• What needs to be done: Extract, word for word, the lines from the one containing "in several cases." through the end of the entries, including both ends.

Entries listed in a dataset

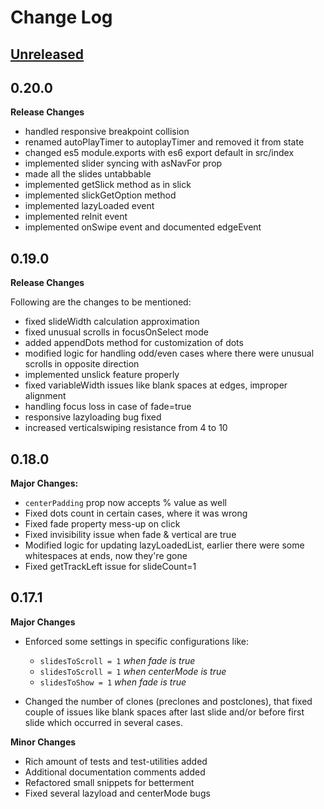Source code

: # Change Log

## [Unreleased](https://github.com/akiran/react-slick/tree/HEAD)


## 0.20.0

**Release Changes**

- handled responsive breakpoint collision
- renamed autoPlayTimer to autoplayTimer and removed it from state
- changed es5 module.exports with es6 export default in src/index
- implemented slider syncing with asNavFor prop
- made all the slides untabbable
- implemented getSlick method as in slick
- implemented slickGetOption method
- implemented lazyLoaded event
- implemented reInit event
- implemented onSwipe event and documented edgeEvent


## 0.19.0

**Release Changes**

Following are the changes to be mentioned:

- fixed slideWidth calculation approximation
- fixed unusual scrolls in focusOnSelect mode
- added appendDots method for customization of dots
- modified logic for handling odd/even cases where there were unusual scrolls in opposite direction
- implemented unslick feature properly
- fixed variableWidth issues like blank spaces at edges, improper alignment
- handling focus loss in case of fade=true
- responsive lazyloading bug fixed
- increased verticalswiping resistance from 4 to 10


## 0.18.0

**Major Changes:**

- `centerPadding` prop now accepts % value as well
- Fixed dots count in certain cases, where it was wrong
- Fixed fade property mess-up on click
- Fixed invisibility issue when fade & vertical are true
- Modified logic for updating lazyLoadedList, earlier there were some whitespaces at ends, now they're gone
- Fixed getTrackLeft issue for slideCount=1


## 0.17.1

**Major Changes**

* Enforced some settings in specific configurations like:
  - `slidesToScroll = 1` *when fade is true*
  - `slidesToScroll = 1` *when centerMode is true*
  - `slidesToShow = 1` *when fade is true*

* Changed the number of clones (preclones and postclones), that fixed couple of issues like blank spaces after last slide and/or before first slide which occurred in several cases.


**Minor Changes**

- Rich amount of tests and test-utilities added
- Additional documentation comments added
- Refactored small snippets for betterment
- Fixed several lazyload and centerMode bugs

• Answer for this exercise:
* Changed the number of clones (preclones and postclones), that fixed couple of issues like blank spaces after last slide and/or before first slide which occurred in several cases.


**Minor Changes**

- Rich amount of tests and test-utilities added
- Additional documentation comments added
- Refactored small snippets for betterment
- Fixed several lazyload and centerMode bugs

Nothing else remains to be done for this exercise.